> _Your task_: Give the number of lines in the items below that contain the string "helikopter", treating uppercase and lowercase as different. Reply with the number alone.

(Stored data entries)
= Beginning of Section =
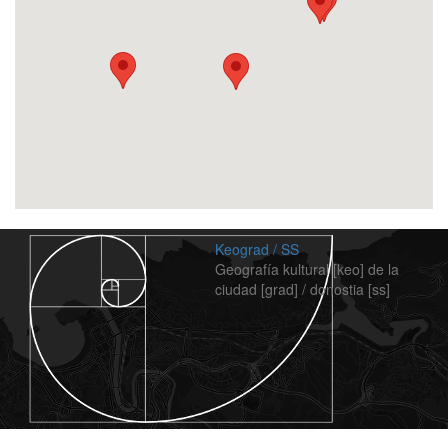
Keograd / SS
Geografía kultural [keo] de la
ciudad [grad] / donostia [ss]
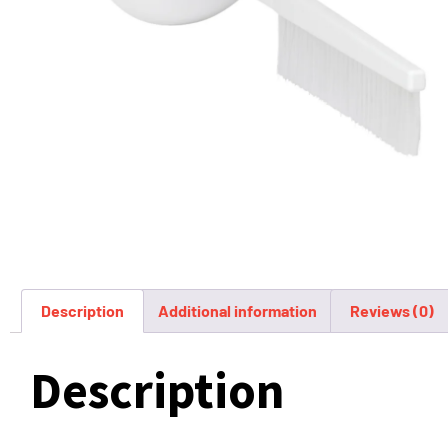
Description
Additional information
Reviews (0)
Description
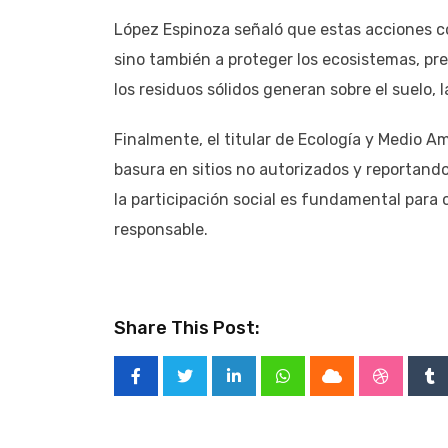
López Espinoza señaló que estas acciones co
sino también a proteger los ecosistemas, pre
los residuos sólidos generan sobre el suelo, la
Finalmente, el titular de Ecología y Medio A
basura en sitios no autorizados y reportand
la participación social es fundamental para
responsable.
Share This Post:
LinkedIn
Whatsapp
Cloud
Stumble
Tu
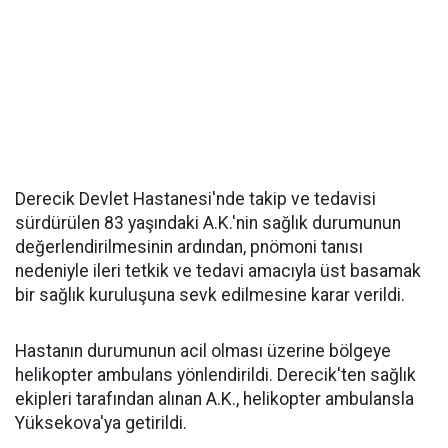
Derecik Devlet Hastanesi'nde takip ve tedavisi
sürdürülen 83 yaşındaki A.K.'nin sağlık durumunun
değerlendirilmesinin ardından, pnömoni tanısı
nedeniyle ileri tetkik ve tedavi amacıyla üst basamak
bir sağlık kuruluşuna sevk edilmesine karar verildi.
Hastanın durumunun acil olması üzerine bölgeye
helikopter ambulans yönlendirildi. Derecik'ten sağlık
ekipleri tarafından alınan A.K., helikopter ambulansla
Yüksekova'ya getirildi.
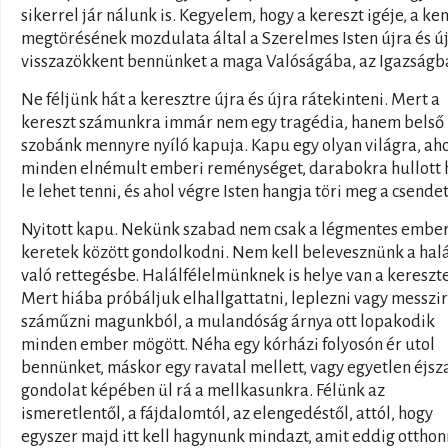
sikerrel jár nálunk is. Kegyelem, hogy a kereszt igéje, a ke
megtörésének mozdulata által a Szerelmes Isten újra és ú
visszazökkent bennünket a maga Valóságába, az Igazságb
Ne féljünk hát a keresztre újra és újra rátekinteni. Mert a
kereszt számunkra immár nem egy tragédia, hanem belső
szobánk mennyre nyíló kapuja. Kapu egy olyan világra, ah
minden elnémult emberi reménységet, darabokra hullott h
le lehet tenni, és ahol végre Isten hangja töri meg a csendet
Nyitott kapu. Nekünk szabad nem csak a légmentes ember
keretek között gondolkodni. Nem kell belevesznünk a halá
való rettegésbe. Halálfélelmünknek is helye van a kereszt
Mert hiába próbáljuk elhallgattatni, leplezni vagy messzi
száműzni magunkból, a mulandóság árnya ott lopakodik
minden ember mögött. Néha egy kórházi folyosón ér utol
bennünket, máskor egy ravatal mellett, vagy egyetlen éjsz
gondolat képében ül rá a mellkasunkra. Félünk az
ismeretlentől, a fájdalomtól, az elengedéstől, attól, hogy
egyszer majd itt kell hagynunk mindazt, amit eddig ottho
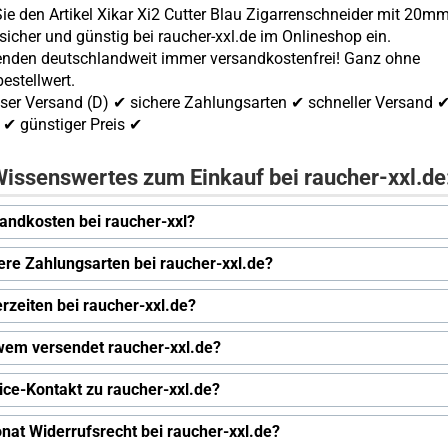
ie den Artikel Xikar Xi2 Cutter Blau Zigarrenschneider mit 20mm
 sicher und günstig bei raucher-xxl.de im Onlineshop ein.
enden deutschlandweit immer versandkostenfrei! Ganz ohne
estellwert.
ser Versand (D) ✔ sichere Zahlungsarten ✔ schneller Versand 
✔ günstiger Preis ✔
issenswertes zum Einkauf bei raucher-xxl.de
andkosten bei raucher-xxl?
ere Zahlungsarten bei raucher-xxl.de?
erzeiten bei raucher-xxl.de?
wem versendet raucher-xxl.de?
ice-Kontakt zu raucher-xxl.de?
nat Widerrufsrecht bei raucher-xxl.de?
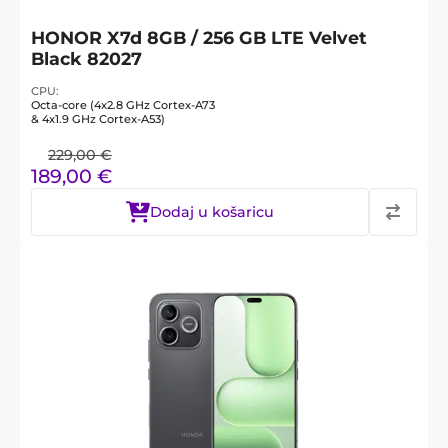
HONOR X7d 8GB / 256 GB LTE Velvet
Black 82027
CPU
Octa-core (4x2.8 GHz Cortex-A73
& 4x1.9 GHz Cortex-A53)
229,00
€
189,00
€
Dodaj u košaricu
= End of Section =
> _Solution for this exercise_: 2